The Standard P&I Club informs that there have been a number of bulk carriers in the past which have touched bottom and have taken heavy lists alongside the berths. As a consequence, the use of the large Yokohama fenders was initiated, in order to keep the vessels away from the berth, by about 2m in order to avoid groundings. Nevertheless, the daily cost of these fenders is excessive.
The Standard P&I Club’s correspondent referred to a particular grounding of a fully laden tanker, attributed to the Pilot’s negligence, which caused significant damage to her hull. The vessel started listing in the middle of the entrance channel, but luckily, she was a double hull and by filling ballast on the high side, she regained upright position. However, according to the Kenya Port Authority (KPA), the port authority cannot be sued for the mistakes of their Pilots.

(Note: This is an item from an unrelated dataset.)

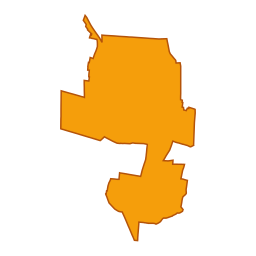 outline of Chiautla, México, Mexico
{"feature_id": "50627088B23878207605719", "entity_name": "Chiautla", "entity_type": "district", "adm_level": 2, "iso_a3": "MEX", "parent_name": "Mexico", "parent_adm1": "México", "projection": "natural_earth1", "projection_center": [-98.884, 19.571], "detail": "fine", "context": "isolated", "style": "filled", "palette": "amber", "viewbox_px": 256, "rotation_deg": 0, "n_neighbors": 0, "source": "geoboundaries", "source_scale": "gbopen_adm2", "svg_char_len": 5021}
<svg xmlns="http://www.w3.org/2000/svg" viewBox="0 0 256 256"><path d="M85.1,15.4L84.5,17.1L83.7,19.3L83.3,20.3L85.4,23.3L86.2,24.5L86.0,25.4L85.7,26.5L86.9,28.1L87.7,29.1L87.7,29.3L87.5,29.8L89.8,32.1L90.8,33.1L91.7,33.9L91.3,35.2L91.2,35.3L90.5,34.7L90.3,35.4L90.2,35.8L89.9,36.4L89.8,37.0L89.6,37.3L89.5,37.9L89.8,38.0L90.8,38.0L91.8,38.4L92.8,38.5L93.5,38.6L94.1,38.8L94.9,39.0L95.5,39.2L96.3,39.3L96.6,39.3L96.9,39.4L97.3,41.4L97.3,41.6L97.4,43.4L97.4,44.0L97.4,46.1L97.4,46.5L96.8,48.5L96.2,50.3L95.7,51.5L94.8,53.6L94.5,54.3L94.3,54.9L94.2,55.2L93.1,58.5L90.2,57.5L89.7,60.3L89.2,62.6L88.5,62.4L88.2,64.1L88.0,65.5L87.8,66.6L87.9,66.9L87.9,67.5L87.7,70.1L89.3,70.2L89.2,71.5L88.9,74.2L88.8,76.3L88.8,76.8L89.4,76.9L89.4,77.1L88.8,81.0L84.9,80.5L84.2,80.4L84.2,83.8L84.3,87.2L84.3,90.6L84.4,94.0L84.4,97.4L83.9,97.2L82.9,96.9L81.9,96.7L79.9,96.1L79.3,95.9L77.9,95.5L72.6,94.0L68.9,93.0L61.2,90.8L61.1,99.5L61.1,99.8L61.0,108.8L61.0,109.0L61.0,113.8L61.0,115.6L61.0,116.4L60.9,119.0L60.8,128.8L62.4,129.3L63.9,129.7L64.4,129.9L69.1,131.3L72.9,132.4L100.2,140.6L101.0,140.0L104.4,136.8L104.5,136.9L112.7,141.2L114.4,142.0L115.3,142.4L116.8,143.1L117.2,143.2L120.1,143.5L120.2,143.4L120.5,143.3L121.5,143.4L122.7,143.5L123.0,143.5L124.1,143.4L129.7,143.7L129.8,143.7L130.1,143.7L130.5,143.5L132.8,142.9L135.2,143.3L135.3,143.3L138.1,143.4L140.8,143.5L141.0,143.5L143.9,143.6L144.2,143.7L147.0,144.3L147.3,144.5L147.3,144.9L147.2,145.9L147.0,147.4L146.8,149.1L146.5,152.6L146.4,153.4L146.3,154.2L146.1,156.4L146.0,156.9L145.7,159.3L145.5,160.1L144.7,162.5L144.4,163.3L142.7,168.6L142.2,170.2L141.0,175.1L140.9,175.4L140.6,176.4L140.2,176.3L137.9,175.9L137.1,175.8L134.3,175.3L133.0,175.1L131.9,174.9L129.4,174.5L128.9,174.4L125.7,173.8L125.1,173.8L124.9,173.7L124.4,173.6L119.9,172.9L119.6,172.8L119.0,179.3L117.6,179.3L117.1,179.3L116.0,179.2L114.5,179.0L113.1,178.9L111.7,178.8L110.7,178.7L110.5,179.3L110.5,179.6L110.3,180.2L110.1,180.6L109.9,180.9L109.5,181.8L109.1,182.5L108.9,182.9L108.4,184.6L107.9,186.2L107.9,186.5L107.7,187.6L107.6,188.1L107.2,190.7L107.2,190.8L106.6,190.8L106.5,191.6L106.3,192.5L106.2,193.9L105.7,193.9L105.7,194.0L106.0,194.9L106.4,195.8L106.9,197.0L107.9,199.9L109.1,203.0L114.7,209.0L116.9,210.4L117.8,210.9L118.1,211.1L118.5,211.3L119.1,211.5L120.7,211.8L121.7,211.9L122.2,212.0L124.3,216.6L125.3,218.9L125.7,219.8L127.0,222.9L128.2,225.8L129.5,228.7L130.7,231.6L131.9,234.5L133.2,237.4L134.4,240.3L134.5,240.3L137.6,240.6L137.7,239.4L137.7,237.6L137.8,237.2L137.8,236.2L137.9,235.9L137.9,235.4L137.9,235.1L138.3,230.5L138.3,230.2L138.3,229.9L138.3,229.7L138.4,229.4L138.8,223.9L138.8,223.5L138.9,222.1L142.4,222.4L143.5,222.5L143.9,222.6L144.0,222.6L144.4,222.7L146.1,222.9L146.3,223.0L148.1,223.2L148.2,223.3L148.4,223.3L150.0,223.3L150.6,223.3L151.2,223.3L152.8,223.3L153.1,223.3L154.7,223.5L156.0,224.1L157.9,223.3L159.1,222.6L160.5,221.6L161.9,219.6L162.4,219.0L162.8,218.6L163.5,218.1L166.1,218.1L167.9,217.6L169.5,217.0L170.4,216.7L172.1,216.1L172.5,216.0L172.7,215.6L173.1,215.4L174.0,215.0L175.9,214.1L177.2,213.0L179.0,213.1L180.2,212.7L181.5,211.9L182.5,211.3L182.7,210.6L183.1,209.6L180.9,206.8L181.3,205.0L181.7,202.7L182.1,199.9L182.3,199.1L182.3,198.8L182.6,197.8L182.7,197.3L182.8,197.0L183.9,195.9L185.3,194.7L186.2,193.6L186.3,192.8L186.2,191.4L186.1,190.1L186.2,188.7L186.5,187.0L187.4,180.4L186.6,180.2L184.8,179.7L183.4,179.2L183.2,179.2L182.9,179.1L181.2,178.8L180.9,178.8L181.5,176.0L181.5,175.9L182.6,170.5L183.3,168.5L183.4,168.4L183.9,166.8L184.5,164.4L181.2,164.3L174.2,164.2L172.7,164.2L173.0,160.2L171.1,160.5L168.5,160.9L167.1,160.9L166.4,160.8L165.7,160.8L163.3,160.6L164.8,158.1L166.2,155.6L166.4,155.3L169.0,151.2L169.7,150.1L169.8,149.8L171.6,144.9L172.1,143.2L172.7,141.6L172.9,141.1L173.2,141.2L175.6,142.2L177.3,142.7L178.4,142.9L182.3,144.1L183.0,144.3L183.3,144.3L184.3,144.6L185.1,144.8L185.6,145.0L186.0,145.1L186.7,145.3L187.4,145.5L187.5,145.5L188.1,145.8L189.5,146.5L190.0,146.7L190.2,146.8L190.6,146.8L191.2,146.6L193.7,145.3L193.6,144.9L193.6,144.7L194.4,122.8L194.4,122.7L195.2,113.0L195.1,109.4L194.6,109.1L193.6,108.8L192.1,108.3L190.5,107.8L188.9,107.3L188.7,108.5L187.4,108.2L186.2,110.6L185.5,110.4L184.8,110.2L183.8,110.0L183.5,107.4L182.2,107.1L182.5,104.9L182.8,102.5L182.1,102.3L182.3,100.2L180.6,99.7L180.6,96.6L180.7,93.6L180.7,90.5L180.7,87.5L180.7,84.4L180.7,81.4L180.7,78.3L180.7,75.3L180.7,72.2L180.7,69.2L180.7,66.1L180.1,62.8L176.1,63.0L175.7,60.3L173.9,58.2L172.1,56.0L170.3,53.9L169.9,53.0L169.3,51.6L168.7,48.4L168.1,45.2L167.4,41.9L166.8,38.7L164.2,38.8L161.5,38.9L158.9,39.0L154.6,38.7L153.6,38.6L149.9,38.4L146.2,38.1L143.3,37.9L140.3,37.7L137.4,37.5L134.6,37.3L131.9,37.1L129.1,37.0L125.6,36.7L122.0,36.5L118.7,36.3L115.3,36.0L112.0,35.8L108.6,35.6L105.2,35.4L101.9,35.1L102.0,41.4L102.2,42.4L102.0,42.1L101.5,41.5L99.6,38.0L98.7,36.8L97.8,35.4L96.4,33.5L95.0,31.5L94.9,31.4L92.6,28.0L91.0,25.5L90.0,23.7L87.9,19.7L87.3,18.6L86.9,17.7L85.6,16.0L85.1,15.4Z" fill="#f59e0b" stroke="#b45309" stroke-width="1.5"/></svg>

In light of the above, the owners should be wary when negotiating a charter party with a view to call for discharge at Mombasa and ensure that all provisions protecting their interests against any loss, damage or liability at this port have been taken into consideration. Furthermore, owners may consider clarifying in the terms of the charter that should the need for use of large Yokohama fenders arise, it should be for charterers’ account.
The Masters of the vessels should be alerted on this matter, in order to always insist that their vessels can go alongside specific berths at Mombasa, only with the rising tide.